After trading below $20 an ounce in late June and July, the price rallied 20% to top $24 an ounce. It was at $23 about 10 days ago.

On Friday, the iShares Silver ETF (SLV) rose nearly 2%, and the metal ended the weak at about $21.7 an ounce.

Over the past six weeks, SLV has outpaced SPDR Gold Shares (GLD) by a wide margin. It moved up 13% since Aug. 1 vs. about a 1% gain for GLD.

The recent silver movement wasn’t a complete surprise to readers of ThinkAdvisor. In an interview, Mike McGlone of ETF Securities accurately called the metal’s rally about a month ago.

What does McGlone see currently as a mid- to longer-term outlook for the precious metal, and how does he define its role in client portfolios.

The market conditions were ripe for a rally in late summer, the analyst noted in a recent interview, and given silver’s historical volatility and investors’ search for value, the rapid price increase wasn’t unexpected.

Even after the rally, however, silver remains well below its 200-day moving average of about $26 an ounce.

Looking ahead to the intermediate and longer term, McGlone (right) sees several factors that will support the price and move it higher.

First, silver is a hybrid metal. It trades as both an industrial metal and a precious metal.

On the industrial side, he points to statistics like the Purchasing Managers Index, or PMI. The PMI came in at 55.7 for August, and the overall trend shows continued, albeit modest, growth in the U.S. economy.

Additionally, the use of silver in photovoltaic production for solar panels, especially in China, is projected to possibly double within two years, which could “increase to 10% of global annual production for silver,” says McGlone.

Silver sales continue at a high level, supporting the precious metal demand.

U.S. Mint’s sales of American Eagle silver coins through August surpassed the total for all of 2012, according to a Bloomberg report. The Mint sold about 33.75 million ounces of the silver coins year to date, compared with 33.74 million 2012.

A Portfolio Perspective

Most advisors and clients aren’t trading silver or other metals short term, at least not for a significant part of their portfolios.
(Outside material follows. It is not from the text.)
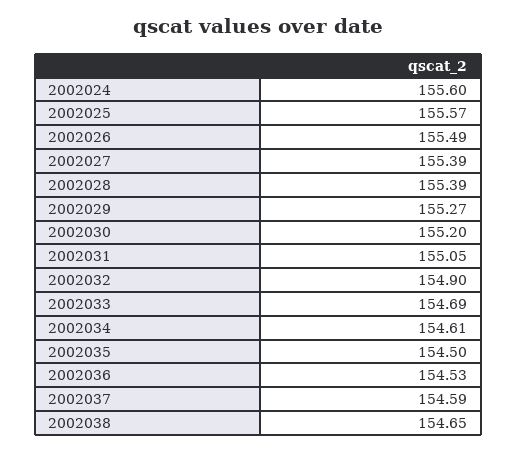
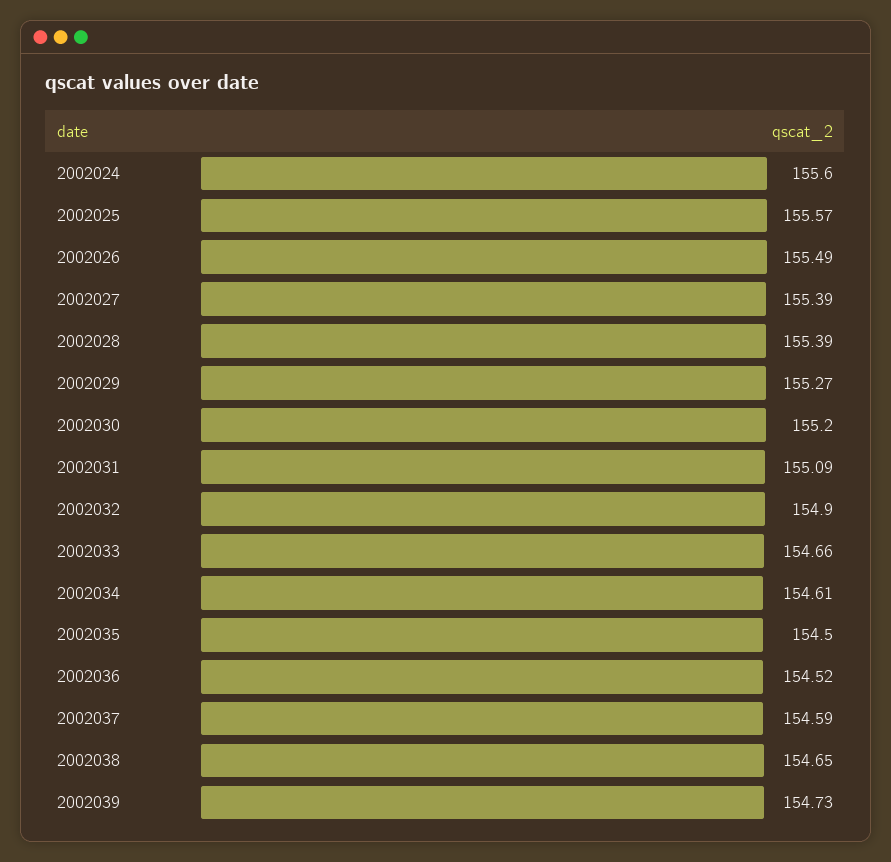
2002031: 155.05 -> 155.09
2002033: 154.69 -> 154.66
2002036: 154.53 -> 154.52
2002039: none -> 154.73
Allocations to metals typically are used as inflation or disaster hedges or to increase exposure to industrial output levels.

McGlone cites gold and silver as being in the first category with palladium as an example of the latter. That metal’s usage is about 70–80% industrial, and it has a high correlation to global GDP historically.

What’s an appropriate approach to metals in the portfolio?

McGlone suggests creating a “basket” that holds multiple metals (or metals ETFs, in this example) and shifting the allocation among the basket’s holdings as appropriate.

“For any portfolio manager who has very little inflation protection and very high exposure to equities without any other diversification, the precious metals are very attractive,” he says. “You might want to focus more on the gold and silver side.”

For those who have a defensive-type portfolio already and want exposure to the industrial growth and the shift of increasing global per capita GDP, notably in Asia, the analyst suggests shifting “a bit more focus towards platinum and palladium or the white metals, the silver, platinum and palladium.”

There is always the risk that a metals allocation will underperform and drag down the portfolio’s results, but the lack of correlation to equities and the metals’ price sensitivity is desirable.

For example, the equity markets have had strong returns in 2013 — but consider what happened in mid-August, he cautions.

“We had that one week a couple weeks ago, I think it was August 12 or so, S&P dropped around 2% and silver increased almost 12%,” he says.

“We just did a little research on it a while ago,” explains McGlone. “If you have inflation that increases at, let’s say, near 4% in CPI, historically the beta of gold to CPI is around 5, meaning you’ll get five times that return.”